Employees look for a pay increase
The other report is the CEB global talent monitor, which surveys 22,000 workers and candidates in 40 countries in an attempt to figure out how they feel about the economy. Going on its metrics, Australian workers’ expectations of base pay have recently increased.
According to the talent monitor, in Q2 Australian workers’ expectations of base pay have gone up 2.5 per cent since last quarter, and are now at the highest level they’ve been at since 2011.
This increase ties in with Seek’s report.
“The spike in pay expectations comes as business indicators, including employment, profitability and trade, have all seen growing momentum over the last quarter, buoying employee confidence,” says Aaron McEwan, HR advisory leader at CEB, now Gartner.
“After years of riding out low wage growth, workers are now hopeful that their base pay will start to see the flow-on effect from the positive business conditions surrounding them,” he added.

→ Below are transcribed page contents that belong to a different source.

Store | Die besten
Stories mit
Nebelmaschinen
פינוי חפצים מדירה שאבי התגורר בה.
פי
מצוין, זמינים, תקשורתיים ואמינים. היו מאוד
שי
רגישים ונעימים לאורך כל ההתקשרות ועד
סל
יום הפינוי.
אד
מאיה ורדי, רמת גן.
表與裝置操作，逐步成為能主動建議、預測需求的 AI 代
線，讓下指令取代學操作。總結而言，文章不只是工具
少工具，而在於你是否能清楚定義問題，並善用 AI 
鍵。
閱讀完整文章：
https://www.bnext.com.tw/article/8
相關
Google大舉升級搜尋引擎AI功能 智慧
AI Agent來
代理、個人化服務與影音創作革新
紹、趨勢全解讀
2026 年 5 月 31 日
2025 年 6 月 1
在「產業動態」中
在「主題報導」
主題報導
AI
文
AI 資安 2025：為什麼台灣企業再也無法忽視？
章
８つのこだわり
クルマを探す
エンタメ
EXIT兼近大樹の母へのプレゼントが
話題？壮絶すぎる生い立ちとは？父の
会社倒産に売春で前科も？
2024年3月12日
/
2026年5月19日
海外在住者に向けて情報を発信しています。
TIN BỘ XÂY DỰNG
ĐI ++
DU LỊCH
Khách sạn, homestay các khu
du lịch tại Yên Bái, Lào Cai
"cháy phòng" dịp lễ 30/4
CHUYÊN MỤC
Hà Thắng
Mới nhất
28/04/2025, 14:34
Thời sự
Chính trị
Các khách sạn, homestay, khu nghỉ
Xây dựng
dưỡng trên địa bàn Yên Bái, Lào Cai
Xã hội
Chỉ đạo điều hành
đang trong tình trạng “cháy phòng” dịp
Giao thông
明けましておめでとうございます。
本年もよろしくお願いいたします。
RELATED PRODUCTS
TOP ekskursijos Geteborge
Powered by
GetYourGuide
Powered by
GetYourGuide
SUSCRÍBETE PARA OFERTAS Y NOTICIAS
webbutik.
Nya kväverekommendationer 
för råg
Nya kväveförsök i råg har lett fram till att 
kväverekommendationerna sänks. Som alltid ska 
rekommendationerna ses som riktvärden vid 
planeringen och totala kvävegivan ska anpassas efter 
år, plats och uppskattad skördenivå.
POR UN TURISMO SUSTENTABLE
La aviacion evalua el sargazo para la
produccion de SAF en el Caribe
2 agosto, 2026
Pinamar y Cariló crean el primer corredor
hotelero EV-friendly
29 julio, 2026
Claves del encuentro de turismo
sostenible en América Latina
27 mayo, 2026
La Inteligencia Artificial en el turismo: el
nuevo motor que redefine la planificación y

But should workers be hopeful? Some economists are starting to question the theory that wage growth tracks with employment rates. In the US unemployment is quite low but wages are not adjusting in the way the theory predicts.

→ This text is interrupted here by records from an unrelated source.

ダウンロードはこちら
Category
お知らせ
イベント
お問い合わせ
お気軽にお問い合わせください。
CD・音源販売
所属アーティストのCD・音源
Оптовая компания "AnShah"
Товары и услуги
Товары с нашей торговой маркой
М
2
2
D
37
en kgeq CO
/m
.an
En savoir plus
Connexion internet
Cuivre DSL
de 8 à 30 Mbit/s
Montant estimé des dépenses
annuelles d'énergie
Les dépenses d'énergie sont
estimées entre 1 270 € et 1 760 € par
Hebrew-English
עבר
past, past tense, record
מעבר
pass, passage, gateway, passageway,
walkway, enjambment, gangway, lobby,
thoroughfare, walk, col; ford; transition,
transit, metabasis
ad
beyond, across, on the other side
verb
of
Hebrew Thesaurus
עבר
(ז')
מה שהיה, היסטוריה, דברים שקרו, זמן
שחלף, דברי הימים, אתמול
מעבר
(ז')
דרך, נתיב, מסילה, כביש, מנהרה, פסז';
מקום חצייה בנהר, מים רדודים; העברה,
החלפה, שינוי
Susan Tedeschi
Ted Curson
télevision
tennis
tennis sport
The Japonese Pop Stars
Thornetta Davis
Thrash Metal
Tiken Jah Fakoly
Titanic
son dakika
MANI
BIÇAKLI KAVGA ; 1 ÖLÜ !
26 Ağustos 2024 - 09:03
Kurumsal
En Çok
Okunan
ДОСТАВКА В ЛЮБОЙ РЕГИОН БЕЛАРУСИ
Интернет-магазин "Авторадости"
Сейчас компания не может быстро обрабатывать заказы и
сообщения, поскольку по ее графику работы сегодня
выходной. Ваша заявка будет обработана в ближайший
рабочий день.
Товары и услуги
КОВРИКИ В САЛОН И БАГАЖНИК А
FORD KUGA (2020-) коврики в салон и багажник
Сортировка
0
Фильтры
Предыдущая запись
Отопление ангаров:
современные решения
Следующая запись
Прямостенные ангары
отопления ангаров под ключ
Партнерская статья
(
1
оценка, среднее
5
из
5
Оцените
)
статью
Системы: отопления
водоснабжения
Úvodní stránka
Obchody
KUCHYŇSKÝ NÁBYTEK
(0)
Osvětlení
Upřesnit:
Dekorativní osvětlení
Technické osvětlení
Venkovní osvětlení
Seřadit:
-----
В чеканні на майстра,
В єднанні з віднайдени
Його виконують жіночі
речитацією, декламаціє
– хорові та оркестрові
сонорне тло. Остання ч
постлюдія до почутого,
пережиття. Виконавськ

If the underlying foundations that made this theory sound are no longer true then, according to economics writer Jason Murphy on news.com.au, some likely reasons for the change are the increasingly well-educated labour forces in India and China, as well as the rise of automation.
This makes sense, and is something HRM has reported on before. Facing the prospect of having to pay workers more in a tight labour market, can encourage organisations to deploy technology that reduces the need for a larger workforce.

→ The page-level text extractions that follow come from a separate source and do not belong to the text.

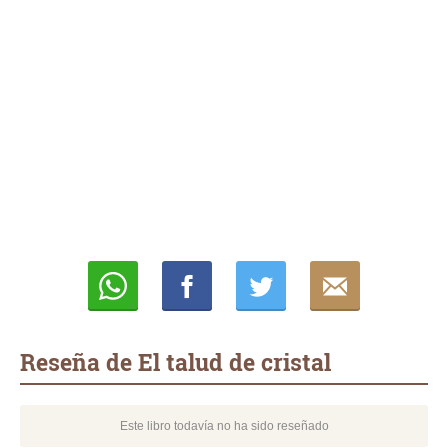
Whatsapp
Compartir
Twittear
E-
mail
Reseña de El talud de cristal
Este libro todavía no ha sido reseñado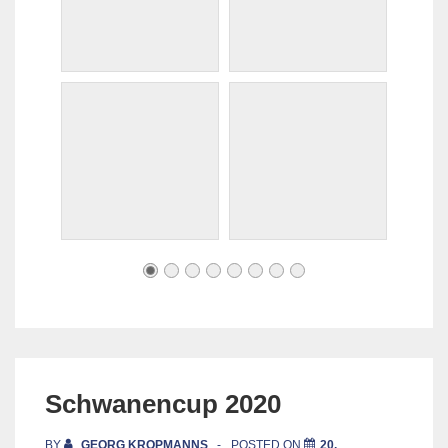
Schwanencup 2020
BY
GEORG KROPMANNS
POSTED ON
20.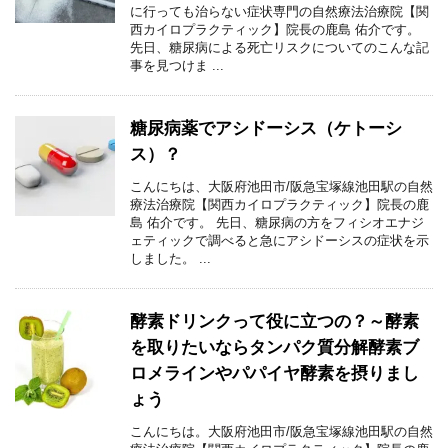
に行っても治らない症状専門の自然療法治療院【関
西カイロプラクティック】院長の鹿島 佑介です。
先日、糖尿病による死亡リスクについてのこんな記
事を見つけま ...
糖尿病薬でアシドーシス（ケトーシ
ス）？
こんにちは、大阪府池田市/阪急宝塚線池田駅の自然
療法治療院【関西カイロプラクティック】院長の鹿
島 佑介です。 先日、糖尿病の方をフィシオエナジ
ェティックで調べると急にアシドーシスの症状を示
しました。 ...
酵素ドリンクって役に立つの？～酵素
を取りたいならタンパク質分解酵素ブ
ロメラインやパパイヤ酵素を摂りまし
ょう
こんにちは。大阪府池田市/阪急宝塚線池田駅の自然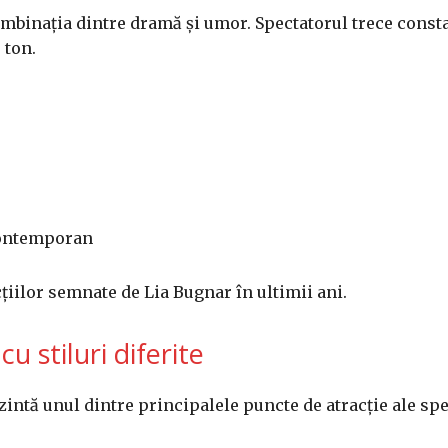
ombinația dintre dramă și umor. Spectatorul trece consta
 ton.
 contemporan
iilor semnate de Lia Bugnar în ultimii ani.
u stiluri diferite
ntă unul dintre principalele puncte de atracție ale spe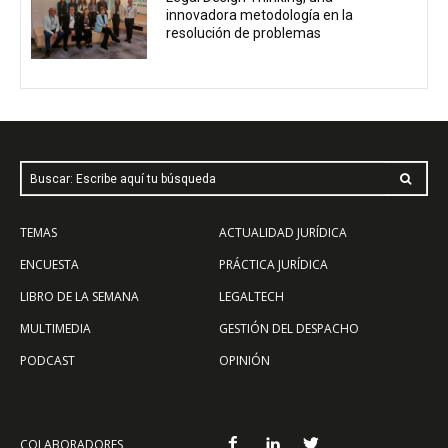
innovadora metodología en la
resolución de problemas
Buscar: Escribe aquí tu búsqueda
TEMAS
ACTUALIDAD JURÍDICA
ENCUESTA
PRÁCTICA JURÍDICA
LIBRO DE LA SEMANA
LEGALTECH
MULTIMEDIA
GESTIÓN DEL DESPACHO
PODCAST
OPINIÓN
COLABORADORES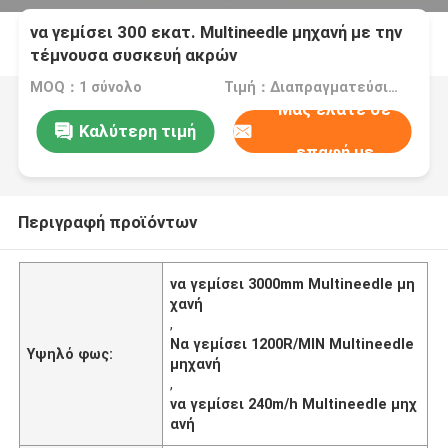
να γεμίσει 300 εκατ. Multineedle μηχανή με την
τέμνουσα συσκευή ακρών
MOQ：1 σύνολο
Τιμή：Διαπραγματεύσιμα
Μας ελάτε σε
Καλύτερη τιμή
επαφή με
Περιγραφή προϊόντων
να γεμίσει 3000mm Multineedle μη
χανή
,
Να γεμίσει 1200R/MIN Multineedle
Υψηλό φως:
μηχανή
,
να γεμίσει 240m/h Multineedle μηχ
ανή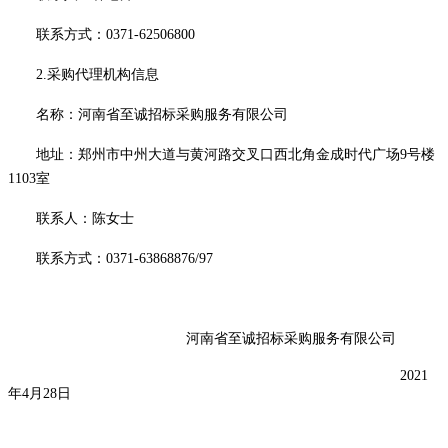
联系方式：
0371-62506800
2.采购代理机构信息
名称：河南省至诚招标采购服务有限公司
地址：郑州市中州大道与黄河路交叉口西北角金成时代广场
9号楼
1103室
联系人：陈女士
联系方式：
0371-63868876/97
河南省至诚招标采购服务有限公司
2021
年4月
28
日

It’s too early to say whether the theory is actually broken but it’s something to keep in mind. In the meantime, McEwan says the global talent monitor also shows employees’ discretionary effort is increasing (up by 5 per cent this quarter) in line with salary expectations. In other words, they’re working harder in anticipation of a raise. So organisations should take advantage, with one caveat.
“Employees are ready to challenge the wall of silence around pay, and organisations need to be on the front foot to ensure that there are clear lines of communication around pay and rewards as part of their employee value proposition,” says McEwan.